My ability to survive in this market has never relied on squeezing out a few points every day. The key is to break down compound interest into sufficiently detailed steps. This is equivalent to decomposing it into multiple high-probability rolling position opportunities. Usually, I use small positions to test the market feel. Once the trend truly starts, I then deploy full firepower. And I only follow one direction—long positions, avoiding shorts.
So, when is the signal to "roll"? Mainly three aspects. First, a long sideways consolidation after a significant decline, suddenly breaking out upward—this kind of reversal has sustainability. Second, the daily chart re-establishes support above key moving averages, with volume and price action aligning, and market sentiment begins to warm. Third, a small detail: when hot searches are still silent and retail investors are still complaining, the big players are often quietly building positions.
How to execute specifically? Suppose you have 50,000 yuan.
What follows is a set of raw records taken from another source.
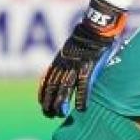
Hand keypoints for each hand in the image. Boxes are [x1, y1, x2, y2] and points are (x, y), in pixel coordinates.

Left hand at [38, 0, 125, 117]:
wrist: (97, 24)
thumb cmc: (89, 34)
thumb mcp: (74, 45)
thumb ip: (71, 56)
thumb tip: (73, 63)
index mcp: (60, 58)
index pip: (47, 78)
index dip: (43, 93)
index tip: (42, 103)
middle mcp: (64, 63)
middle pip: (52, 87)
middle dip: (49, 102)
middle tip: (49, 115)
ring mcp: (75, 65)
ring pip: (64, 89)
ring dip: (60, 104)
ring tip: (59, 115)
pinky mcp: (88, 66)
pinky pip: (83, 85)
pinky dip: (82, 98)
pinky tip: (82, 109)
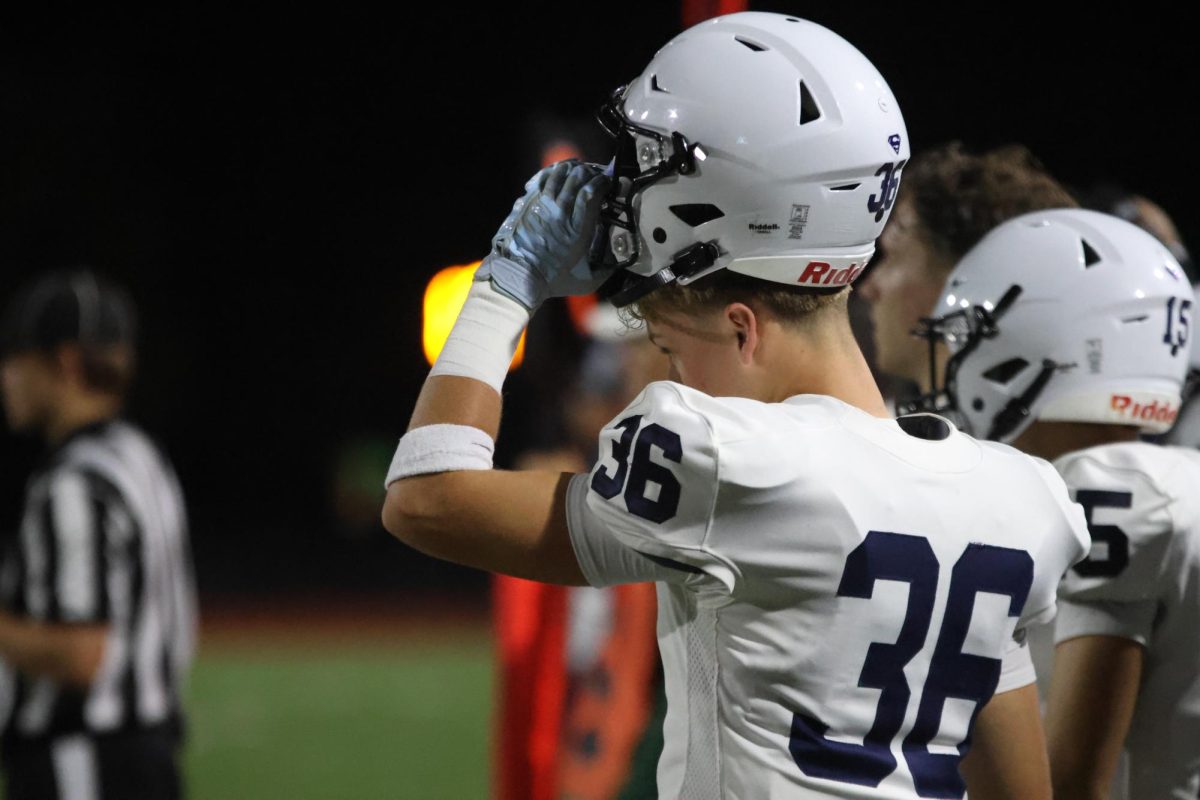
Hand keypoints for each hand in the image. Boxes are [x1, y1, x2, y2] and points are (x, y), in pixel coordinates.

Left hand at [478, 160, 610, 310]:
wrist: (518, 278)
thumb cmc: (552, 281)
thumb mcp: (585, 281)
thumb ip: (605, 272)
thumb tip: (619, 265)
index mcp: (578, 230)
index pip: (592, 193)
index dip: (602, 182)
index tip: (608, 181)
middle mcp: (561, 213)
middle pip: (577, 180)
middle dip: (590, 172)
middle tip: (595, 174)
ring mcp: (542, 206)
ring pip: (559, 176)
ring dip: (572, 168)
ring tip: (579, 167)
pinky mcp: (528, 204)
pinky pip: (542, 180)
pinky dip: (552, 172)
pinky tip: (558, 170)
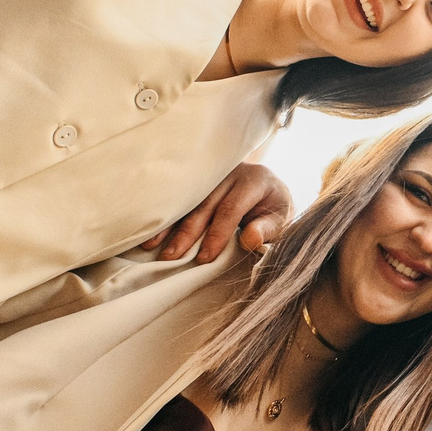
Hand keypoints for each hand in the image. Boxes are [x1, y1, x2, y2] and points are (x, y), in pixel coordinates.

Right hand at [146, 162, 293, 262]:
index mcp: (255, 181)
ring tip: (151, 245)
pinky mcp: (201, 180)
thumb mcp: (281, 220)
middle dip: (187, 232)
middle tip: (171, 256)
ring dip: (169, 224)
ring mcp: (214, 175)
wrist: (271, 189)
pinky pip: (182, 198)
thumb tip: (250, 240)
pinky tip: (150, 232)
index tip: (204, 257)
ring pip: (189, 199)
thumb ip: (267, 230)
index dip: (217, 233)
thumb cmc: (275, 209)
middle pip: (205, 203)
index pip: (231, 208)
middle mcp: (233, 173)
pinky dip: (166, 216)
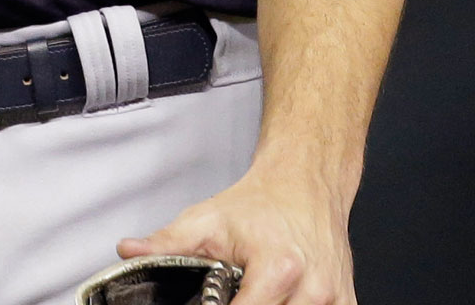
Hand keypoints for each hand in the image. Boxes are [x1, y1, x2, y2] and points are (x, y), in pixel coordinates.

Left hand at [118, 166, 355, 304]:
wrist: (307, 182)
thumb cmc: (263, 203)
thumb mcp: (208, 219)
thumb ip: (166, 244)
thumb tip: (129, 251)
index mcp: (278, 269)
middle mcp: (312, 288)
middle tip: (225, 296)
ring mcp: (332, 299)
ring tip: (253, 297)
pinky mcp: (345, 303)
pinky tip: (283, 303)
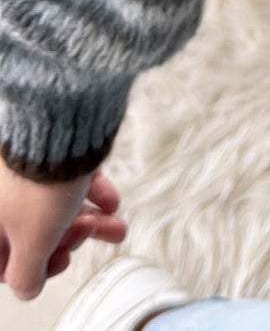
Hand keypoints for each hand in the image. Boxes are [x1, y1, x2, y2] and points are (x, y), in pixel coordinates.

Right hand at [0, 160, 127, 300]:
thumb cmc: (39, 182)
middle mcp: (3, 195)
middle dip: (68, 238)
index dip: (31, 267)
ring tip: (115, 225)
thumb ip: (27, 273)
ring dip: (88, 220)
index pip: (2, 259)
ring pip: (53, 205)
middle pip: (32, 230)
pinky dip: (90, 193)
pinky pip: (67, 180)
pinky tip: (111, 202)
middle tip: (87, 235)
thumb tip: (28, 288)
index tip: (58, 261)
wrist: (62, 123)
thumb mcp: (32, 242)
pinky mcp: (47, 152)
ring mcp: (24, 171)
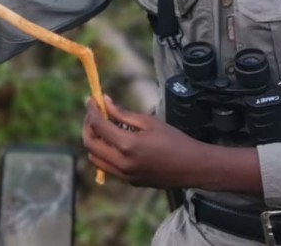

First, a premise: this money is best from previous profits, not hard-earned cash just deposited into your account. Use a position-by-position mode, with no single position exceeding 10% of total capital, leverage controlled within 10x, and actual risk exposure close to 1x is sufficient. The stop-loss line must be maintained—set at 2%, with no exceptions.
After the market breaks out, don’t think about immediately adding positions aggressively. The correct approach is to wait until the price moves by 10%, then take 10% of the newly added profit to add another position. No matter how many times you add, the stop-loss remains unchanged. There are three things that must be done throughout the process: risk must be controllable, logic must be clear, and execution must be consistent.